所给文本

──────────

由上述结果可知,在间充质干细胞中,处理依据本发明的上述干细胞预处理物质时,不仅外泌体的数量会增加,外泌体来源RNA(exosomal RNA)的含量也会增加。
实验例3.经PMA处理后,干细胞功能得以增强
3-1.经PMA处理后,干细胞增殖率(Proliferation)增加
在含有100uL培养基[high glucose DMEM(Gibco,Cat no.11995-065),10%Fetalbovine Serum(HyClone),1%MEM Non-Essential Amino Acids Solution(100X)(Gibco,Cat no.11140-050)]的96孔板中,分别接种(Seeding)间充质干细胞和经上述实施例的PMA预处理的间充质干细胞,每孔接种3000个细胞后,在CO2培养箱中培养了24小时。而后,添加CCK溶液(10uL/孔)并在CO2培养箱(incubator)中培养了4小时,然后,通过测量450nm(420~480nm)波长处的吸光度,确认了增殖率。
如图7所示,可确认到相较于未经任何物质处理的间充质干细胞,经干细胞预处理物质【PMA】处理的间充质干细胞的细胞增殖率约增220%,从1增加到2.2。
3-2.经PMA处理后,干细胞干性(Stemness)增加
在含有10mL培养基[high glucose DMEM(Gibco,Cat no.11995-065),10%Fetalbovine Serum(HyClone),1%MEM Non-Essential Amino Acids Solution(100X)(Gibco,Cat no.11140-050)]的100mm细胞培养皿(dish)中,分别接种(Seeding)间充质干细胞和经上述实施例的PMA预处理的间充质干细胞,每个培养皿接种1000个细胞,培养了21天。用PBS清洗两次附着有培养细胞的培养皿后,在常温下用95%甲醇固定约两分钟。用PBS清洗三次固定的细胞后,添加0.5%紫结晶溶液【crystal violet(sigma,C-3886,USA)5g,甲醇100ml】后,染色5分钟,水洗后,在室温下干燥。计算每个培养皿中由50个以上的细胞组成的集落数,并对其进行了比较。
如图8a和8b所示,可确认到相较于未经任何物质处理的间充质干细胞(28.6个),经干细胞预处理物质【PMA】预处理的间充质干细胞的细胞(285.7个)的CFU-F集落数约增996.5%。

──────────

存储数据
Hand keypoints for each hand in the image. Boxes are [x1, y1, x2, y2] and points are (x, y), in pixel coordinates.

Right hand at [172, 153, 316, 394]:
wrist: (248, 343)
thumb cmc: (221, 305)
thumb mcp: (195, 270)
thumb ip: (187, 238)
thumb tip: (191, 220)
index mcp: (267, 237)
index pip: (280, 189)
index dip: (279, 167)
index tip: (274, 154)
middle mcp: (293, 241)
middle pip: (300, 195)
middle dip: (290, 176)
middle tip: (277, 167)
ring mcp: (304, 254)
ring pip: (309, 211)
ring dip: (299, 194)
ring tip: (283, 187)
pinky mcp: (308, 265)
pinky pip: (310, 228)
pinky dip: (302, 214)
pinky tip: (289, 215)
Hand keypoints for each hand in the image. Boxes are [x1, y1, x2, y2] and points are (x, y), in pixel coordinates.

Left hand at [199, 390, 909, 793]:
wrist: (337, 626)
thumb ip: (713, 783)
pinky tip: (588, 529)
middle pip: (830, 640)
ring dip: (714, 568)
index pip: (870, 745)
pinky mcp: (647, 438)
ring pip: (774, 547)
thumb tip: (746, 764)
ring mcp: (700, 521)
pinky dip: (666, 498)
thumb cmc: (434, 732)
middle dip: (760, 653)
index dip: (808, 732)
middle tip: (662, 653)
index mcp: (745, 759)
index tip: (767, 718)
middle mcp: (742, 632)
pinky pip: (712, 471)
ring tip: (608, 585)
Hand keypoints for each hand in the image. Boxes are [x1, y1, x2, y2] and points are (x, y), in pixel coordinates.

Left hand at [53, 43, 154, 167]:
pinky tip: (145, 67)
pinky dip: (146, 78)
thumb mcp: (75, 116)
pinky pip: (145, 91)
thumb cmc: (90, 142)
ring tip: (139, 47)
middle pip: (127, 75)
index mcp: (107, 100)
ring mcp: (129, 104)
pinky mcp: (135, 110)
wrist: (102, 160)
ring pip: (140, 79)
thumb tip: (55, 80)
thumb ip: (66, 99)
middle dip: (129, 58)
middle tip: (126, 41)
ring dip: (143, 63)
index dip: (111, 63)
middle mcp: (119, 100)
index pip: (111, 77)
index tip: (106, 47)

──────────

任务一览
**1.** 请输出干细胞实验说明中从“由上述结果可知,在间充质干细”到“220%,从1增加到2.2。”的这一段，一字不改。
**2.** 根据干细胞实验说明回答以下问题：
(a) 增殖率实验中，每孔接种多少个细胞？
(b) 干性实验中，细胞共培养了多少天？
(c) 干性实验中，用什么固定细胞？固定多长时间？

参考答案
**1.**
由上述结果可知,在间充质干细胞中,处理依据本发明的上述干细胞预处理物质时,不仅外泌体的数量会增加,外泌体来源RNA(exosomal RNA)的含量也会增加。
实验例3.经PMA处理后,干细胞功能得以增强
3-1.经PMA处理后,干细胞增殖率(Proliferation)增加
在含有100uL培养基[high glucose DMEM(Gibco,Cat no.11995-065),10%Fetalbovine Serum(HyClone),1%MEM Non-Essential Amino Acids Solution(100X)(Gibco,Cat no.11140-050)]的96孔板中,分别接种(Seeding)间充质干细胞和经上述实施例的PMA预处理的间充质干细胞,每孔接种3000个细胞后,在CO2培养箱中培养了24小时。而后,添加CCK溶液(10uL/孔)并在CO2培养箱(incubator)中培养了4小时,然后,通过测量450nm(420~480nm)波长处的吸光度,确认了增殖率。
如图7所示,可确认到相较于未经任何物质处理的间充质干细胞,经干细胞预处理物质【PMA】处理的间充质干细胞的细胞增殖率约增220%,从1增加到2.2。

**2.**
(a) 3000个细胞。
(b) 21天。
(c) 在常温下用95%甲醇固定，约两分钟。